------ Raw data ------

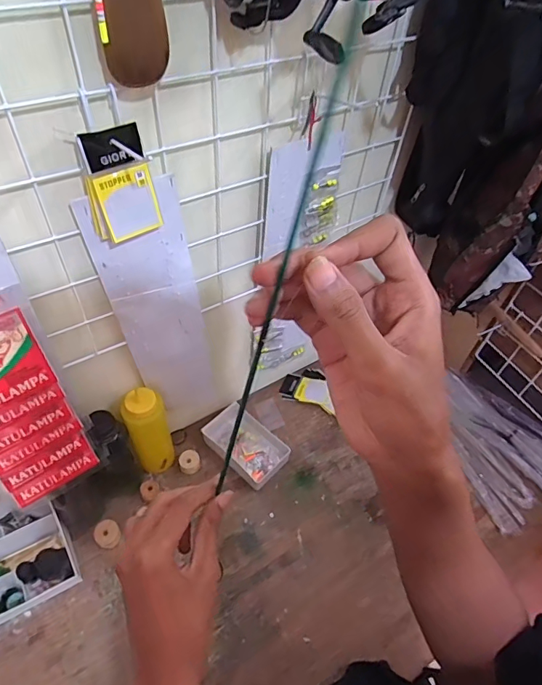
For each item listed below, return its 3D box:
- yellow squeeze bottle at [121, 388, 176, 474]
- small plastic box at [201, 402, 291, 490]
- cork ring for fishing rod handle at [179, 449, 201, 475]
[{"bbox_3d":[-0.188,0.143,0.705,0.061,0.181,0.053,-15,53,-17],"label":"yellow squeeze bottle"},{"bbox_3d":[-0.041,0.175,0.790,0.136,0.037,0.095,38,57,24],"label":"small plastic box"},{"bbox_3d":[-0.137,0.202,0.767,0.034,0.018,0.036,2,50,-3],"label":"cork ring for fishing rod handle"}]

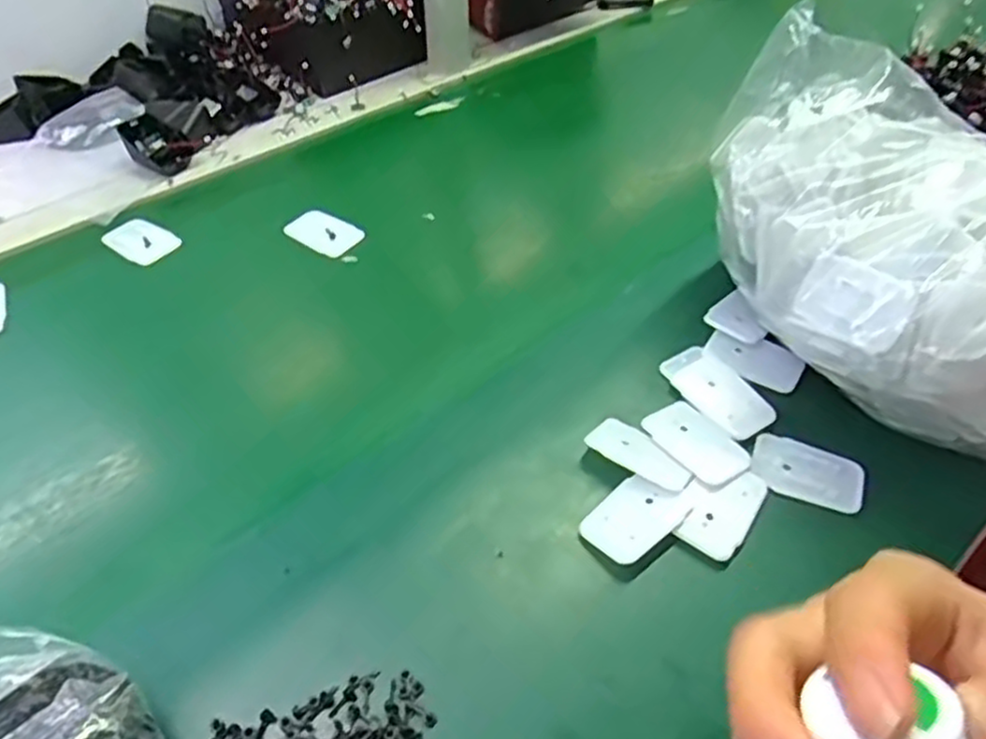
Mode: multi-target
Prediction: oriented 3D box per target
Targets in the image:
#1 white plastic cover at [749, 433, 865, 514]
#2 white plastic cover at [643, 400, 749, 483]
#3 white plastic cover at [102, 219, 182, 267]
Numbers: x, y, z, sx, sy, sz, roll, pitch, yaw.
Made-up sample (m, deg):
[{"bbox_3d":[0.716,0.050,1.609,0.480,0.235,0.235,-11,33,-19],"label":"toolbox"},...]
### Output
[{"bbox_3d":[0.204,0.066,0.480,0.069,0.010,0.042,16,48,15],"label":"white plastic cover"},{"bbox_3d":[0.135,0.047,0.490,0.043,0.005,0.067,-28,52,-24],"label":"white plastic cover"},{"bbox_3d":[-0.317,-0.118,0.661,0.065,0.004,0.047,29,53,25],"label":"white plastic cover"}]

------

Task objective: Restate the records above verbatim. Pictures stay out.

Reply:
For each item listed below, return its 3D box:
- yellow squeeze bottle at [121, 388, 176, 474]
- small plastic box at [201, 402, 291, 490]
- cork ring for fishing rod handle at [179, 449, 201, 475]
[{"bbox_3d":[-0.188,0.143,0.705,0.061,0.181,0.053,-15,53,-17],"label":"yellow squeeze bottle"},{"bbox_3d":[-0.041,0.175,0.790,0.136,0.037,0.095,38,57,24],"label":"small plastic box"},{"bbox_3d":[-0.137,0.202,0.767,0.034,0.018,0.036,2,50,-3],"label":"cork ring for fishing rod handle"}]

Mode: multi-target
Prediction: oriented 3D box per target
Targets in the image:
#1 white plastic cover at [749, 433, 865, 514]
#2 white plastic cover at [643, 400, 749, 483]
#3 white plastic cover at [102, 219, 182, 267]
Numbers: x, y, z, sx, sy, sz, roll, pitch, yaw.
Made-up sample (m, deg):
[{"bbox_3d":[0.716,0.050,1.609,0.480,0.235,0.235,-11,33,-19],"label":"toolbox"},...]
### Output
[{"bbox_3d":[0.204,0.066,0.480,0.069,0.010,0.042,16,48,15],"label":"white plastic cover"},{"bbox_3d":[0.135,0.047,0.490,0.043,0.005,0.067,-28,52,-24],"label":"white plastic cover"},{"bbox_3d":[-0.317,-0.118,0.661,0.065,0.004,0.047,29,53,25],"label":"white plastic cover"}]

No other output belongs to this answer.